▶ [Exercise instructions]: In your copy of the entries below, keep every word exactly and leave out all images.

(Records excerpted from a collection)
_ _ _ _ _
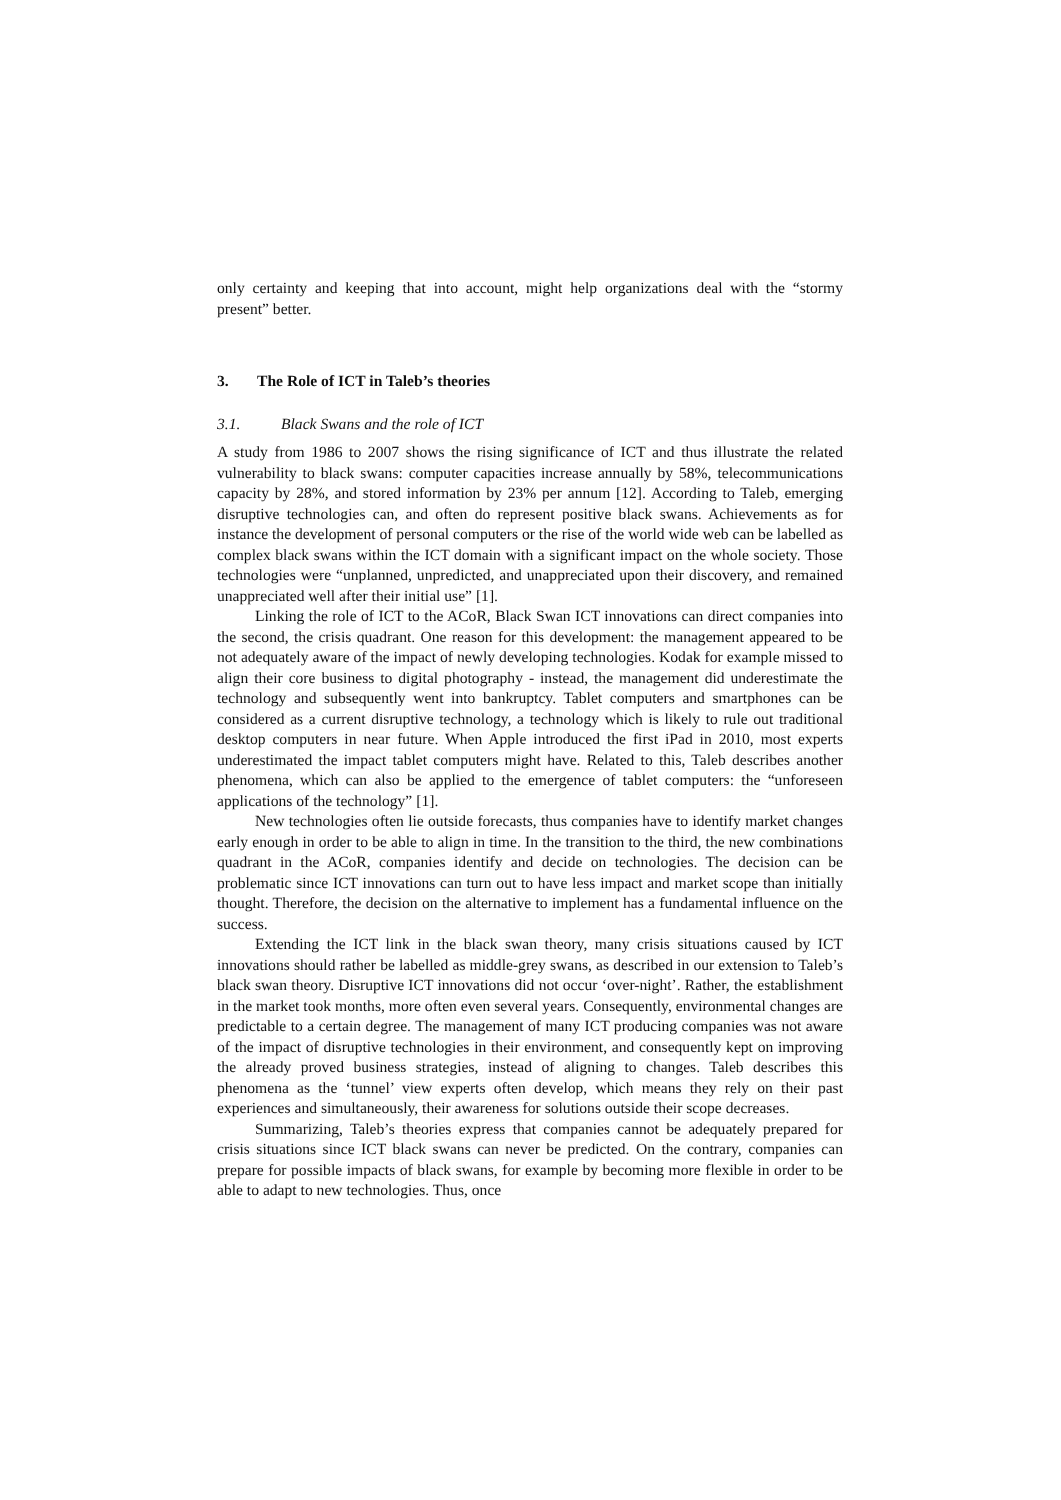only certainty and keeping that into account, might help organizations deal with the “stormy present” better.
3. The Role of ICT in Taleb’s theories
3.1. Black Swans and the role of ICT
A study from 1986 to 2007 shows the rising significance of ICT and thus illustrate the related vulnerability to black swans: computer capacities increase annually by 58%, telecommunications capacity by 28%, and stored information by 23% per annum [12]. According to Taleb, emerging disruptive technologies can, and often do represent positive black swans. Achievements as for instance the development of personal computers or the rise of the world wide web can be labelled as complex black swans within the ICT domain with a significant impact on the whole society. Those technologies were “unplanned, unpredicted, and unappreciated upon their discovery, and remained unappreciated well after their initial use” [1].
Linking the role of ICT to the ACoR, Black Swan ICT innovations can direct companies into the second, the crisis quadrant. One reason for this development: the management appeared to be not adequately aware of the impact of newly developing technologies. Kodak for example missed to align their core business to digital photography - instead, the management did underestimate the technology and subsequently went into bankruptcy. Tablet computers and smartphones can be considered as a current disruptive technology, a technology which is likely to rule out traditional desktop computers in near future. When Apple introduced the first iPad in 2010, most experts underestimated the impact tablet computers might have. Related to this, Taleb describes another phenomena, which can also be applied to the emergence of tablet computers: the “unforeseen applications of the technology” [1].
New technologies often lie outside forecasts, thus companies have to identify market changes early enough in order to be able to align in time. In the transition to the third, the new combinations quadrant in the ACoR, companies identify and decide on technologies. The decision can be problematic since ICT innovations can turn out to have less impact and market scope than initially thought. Therefore, the decision on the alternative to implement has a fundamental influence on the success.
Extending the ICT link in the black swan theory, many crisis situations caused by ICT innovations should rather be labelled as middle-grey swans, as described in our extension to Taleb’s black swan theory. Disruptive ICT innovations did not occur ‘over-night’. Rather, the establishment in the market took months, more often even several years. Consequently, environmental changes are predictable to a certain degree. The management of many ICT producing companies was not aware of the impact of disruptive technologies in their environment, and consequently kept on improving the already proved business strategies, instead of aligning to changes. Taleb describes this phenomena as the ‘tunnel’ view experts often develop, which means they rely on their past experiences and simultaneously, their awareness for solutions outside their scope decreases.
Summarizing, Taleb’s theories express that companies cannot be adequately prepared for crisis situations since ICT black swans can never be predicted. On the contrary, companies can prepare for possible impacts of black swans, for example by becoming more flexible in order to be able to adapt to new technologies. Thus, once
_ _ _ _ _
▶ [Exercise answer]:
only certainty and keeping that into account, might help organizations deal with the “stormy present” better.
3. The Role of ICT in Taleb’s theories
3.1. Black Swans and the role of ICT
A study from 1986 to 2007 shows the rising significance of ICT and thus illustrate the related vulnerability to black swans: computer capacities increase annually by 58%, telecommunications capacity by 28%, and stored information by 23% per annum [12]. According to Taleb, emerging disruptive technologies can, and often do represent positive black swans. Achievements as for instance the development of personal computers or the rise of the world wide web can be labelled as complex black swans within the ICT domain with a significant impact on the whole society. Those technologies were “unplanned, unpredicted, and unappreciated upon their discovery, and remained unappreciated well after their initial use” [1].
Linking the role of ICT to the ACoR, Black Swan ICT innovations can direct companies into the second, the crisis quadrant. One reason for this development: the management appeared to be not adequately aware of the impact of newly developing technologies. Kodak for example missed to align their core business to digital photography - instead, the management did underestimate the technology and subsequently went into bankruptcy. Tablet computers and smartphones can be considered as a current disruptive technology, a technology which is likely to rule out traditional desktop computers in near future. When Apple introduced the first iPad in 2010, most experts underestimated the impact tablet computers might have. Related to this, Taleb describes another phenomena, which can also be applied to the emergence of tablet computers: the “unforeseen applications of the technology” [1].
New technologies often lie outside forecasts, thus companies have to identify market changes early enough in order to be able to align in time. In the transition to the third, the new combinations quadrant in the ACoR, companies identify and decide on technologies. The decision can be problematic since ICT innovations can turn out to have less impact and market scope than initially thought. Therefore, the decision on the alternative to implement has a fundamental influence on the success.
Extending the ICT link in the black swan theory, many crisis situations caused by ICT innovations should rather be labelled as middle-grey swans, as described in our extension to Taleb’s black swan theory. Disruptive ICT innovations did not occur ‘over-night’. Rather, the establishment in the market took months, more often even several years. Consequently, environmental changes are predictable to a certain degree. The management of many ICT producing companies was not aware of the impact of disruptive technologies in their environment, and consequently kept on improving the already proved business strategies, instead of aligning to changes. Taleb describes this phenomena as the ‘tunnel’ view experts often develop, which means they rely on their past experiences and simultaneously, their awareness for solutions outside their scope decreases.
Summarizing, Taleb’s theories express that companies cannot be adequately prepared for crisis situations since ICT black swans can never be predicted. On the contrary, companies can prepare for possible impacts of black swans, for example by becoming more flexible in order to be able to adapt to new technologies. Thus, once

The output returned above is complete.